Sarà Meloni ad avere la meglio, con quattro voti di scarto: quattro voti che consentiranno alla “gabbiana” di Colle Oppio di spiccare il “grande volo” prima come vicepresidente della Camera nel 2006, poi come più giovane ministro della Storia repubblicana nel 2008.

E da dove poteva partire Atreju se non da Colle Oppio, lì dove – tra i ruderi delle antiche Terme di Traiano – trovarono rifugio prima gli esuli istriani e giuliano-dalmati in fuga dalle purghe titine, poi la prima storica sezione del Msi e infine il laboratorio della destra tolkeniana tenuta a battesimo da Rampelli? Tra gli ospiti della prima “Eurofesta di Azione Giovani” datata 1998 due ministri del morituro governo Prodi I: Luigi Berlinguer e Tiziano Treu, titolari rispettivamente dell’Istruzione e del Lavoro. E poi ancora il presidente della commissione Difesa della Camera Valdo Spini, Daniele Capezzone e – neanche a dirlo – l’uomo della svolta di Fiuggi, l’artefice della “traversata del deserto”: Gianfranco Fini, presenza fissa fino allo strappo con Berlusconi e la fondazione di Futuro e Libertà che gli costerà la scomunica da parte del suo popolo.

Volendo, senza far sgarbo a Schlein, citare solo alcuni degli ospiti che si sono succeduti nelle varie edizioni ricordiamo i “compagni” Marco Minniti, Luciano Violante, Livia Turco, Mario Capanna e Sergio Cofferati. E ovviamente Fausto Bertinotti, che nel 2006 condannò – fuori tempo massimo, ma comunque applauditissimo – i carri armati sovietici che nel ’56 misero a ferro e fuoco la capitale ungherese stroncando la rivolta dei “ragazzi di Buda”.
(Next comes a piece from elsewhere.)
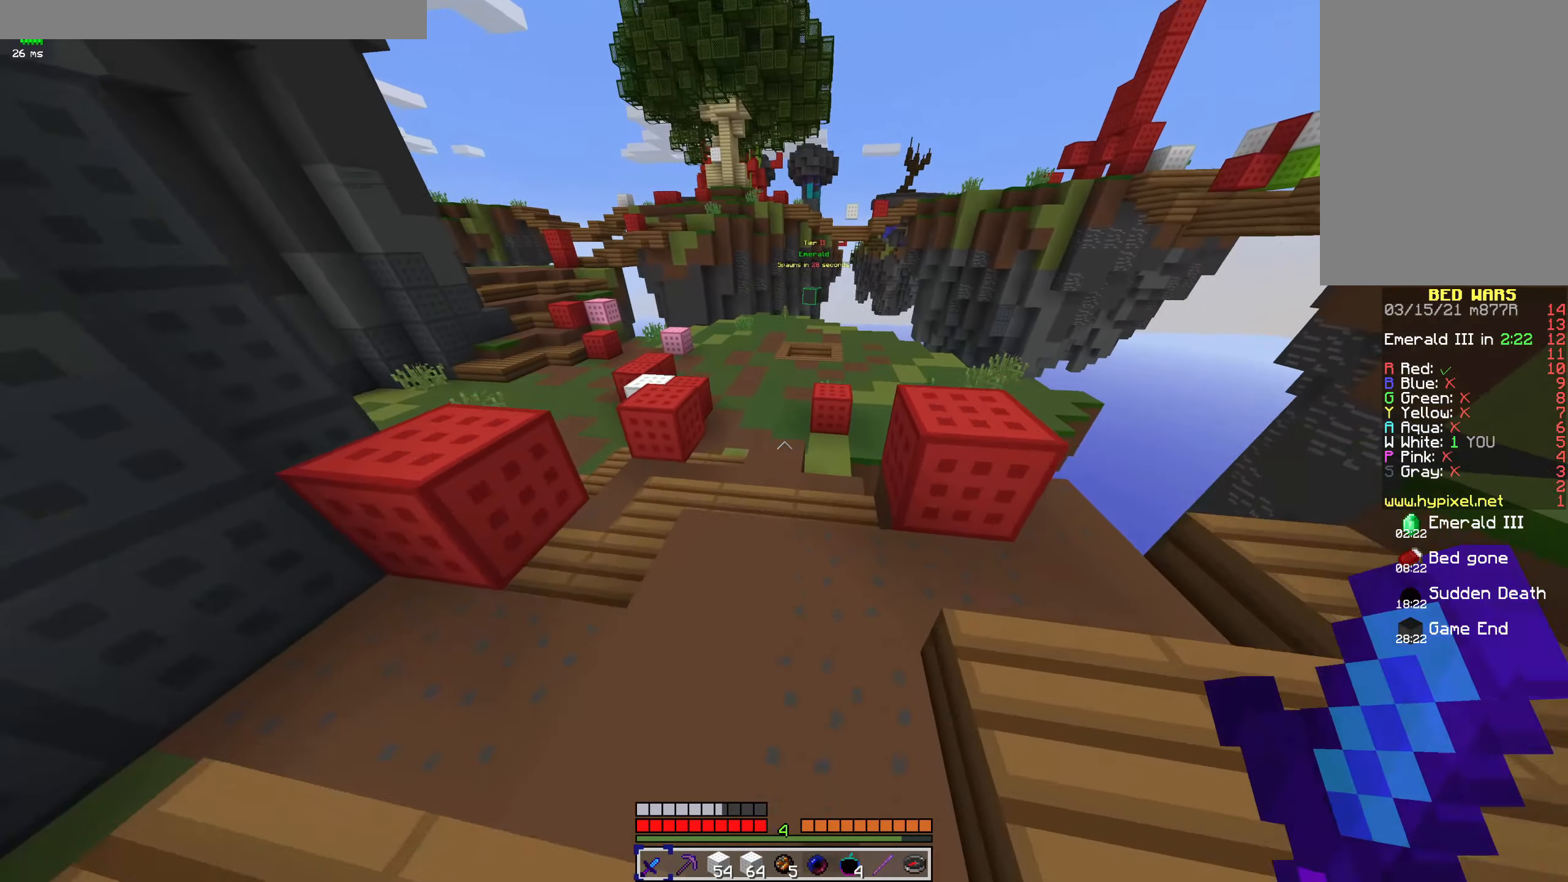
{"keys": ["w"], "mouse": [], "events": [[434, "mouse_left", "up"]]}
L’anno seguente fu la volta di un altro compagno, il sindaco di Roma Walter Veltroni, che finì per offendersi dopo essere caduto nella domanda trabocchetto di un giovane militante sullo stato di degrado della inesistente borgata “Pinarelli”, ispirata al film Delitto in Formula Uno con Tomas Milian.

Perché Atreju è – o meglio, era – così: una festa goliardica. Tra le vittime illustri, guardando sempre a sinistra, anche Massimo D’Alema al quale nel 2009 venne fatta firmare in qualità di ministro degli Esteri una petizione per l’intitolazione di un parco a Friederich Kemp, unica (e ovviamente inesistente) vittima della caduta fisica del Muro di Berlino.
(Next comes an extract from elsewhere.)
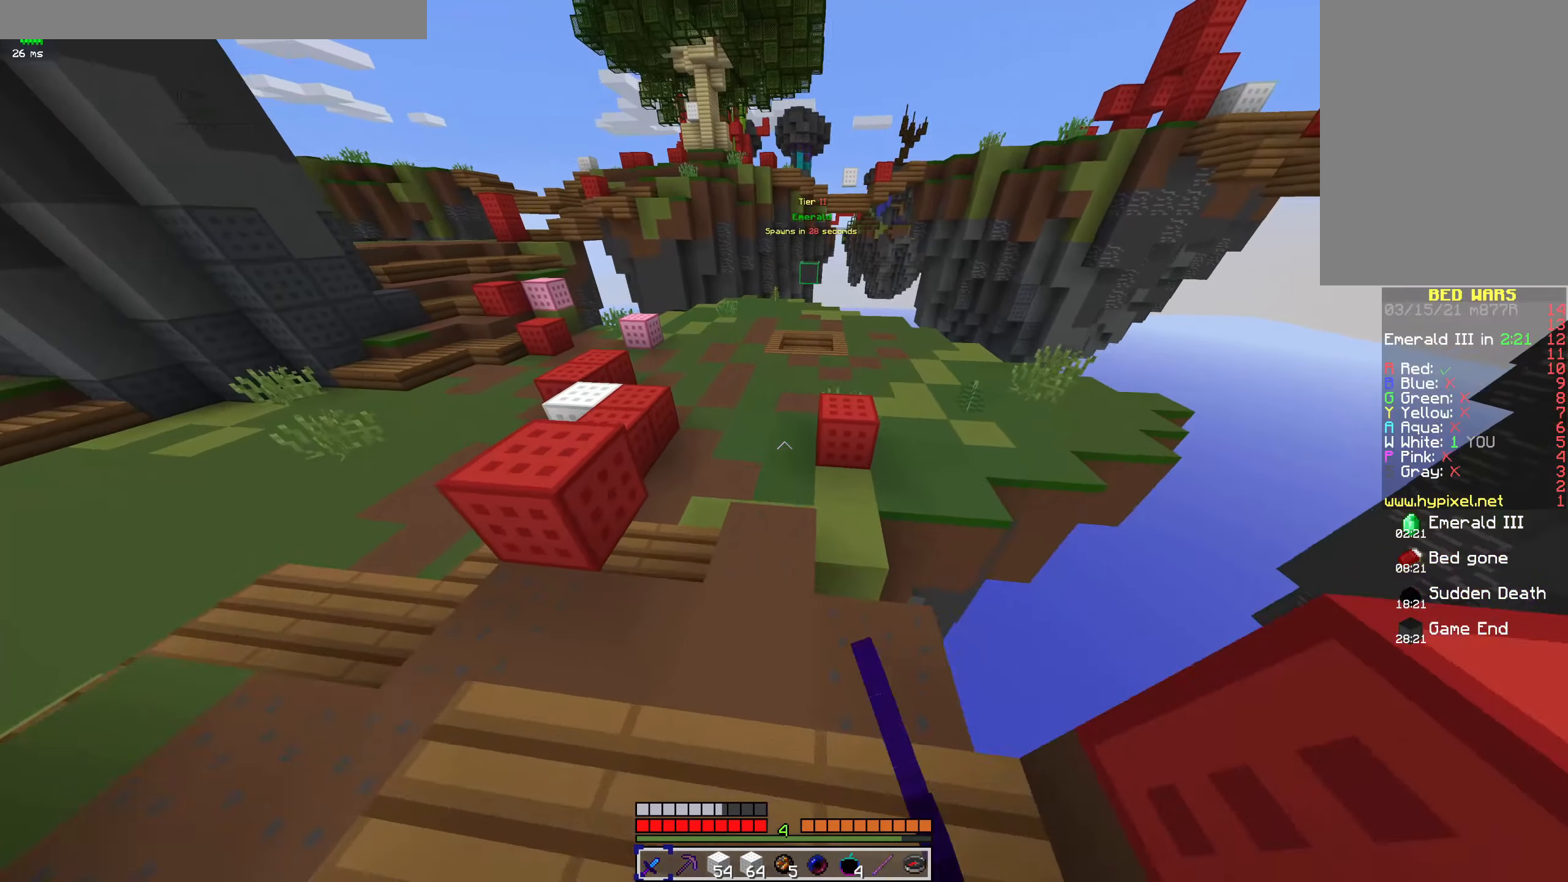
{"keys": ["space", "w"], "mouse": [], "events": [[67, "space", "down"], [134, "mouse_left", "down"], [234, "mouse_left", "up"], [367, "mouse_left", "down"], [467, "mouse_left", "up"]]}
Non che agli alleati sia andata meglio. Tra gli scherzi più riusciti quello escogitato nel 2005 ai danni proprio di Fini, buggerato da un giovane militante (Christian, soprannominato “Hobbit”) che all’allora vicepremier e titolare della Farnesina chiese un impegno concreto a favore della minoranza cristiana degli inesistenti “kaziri” del Turkmenistan. “Sì certo, conosco la situazione”, aveva farfugliato il leader di An prima di venire smascherato e replicare con un insolito sense of humor: “Pensavo i kazari, con una sola zeta”.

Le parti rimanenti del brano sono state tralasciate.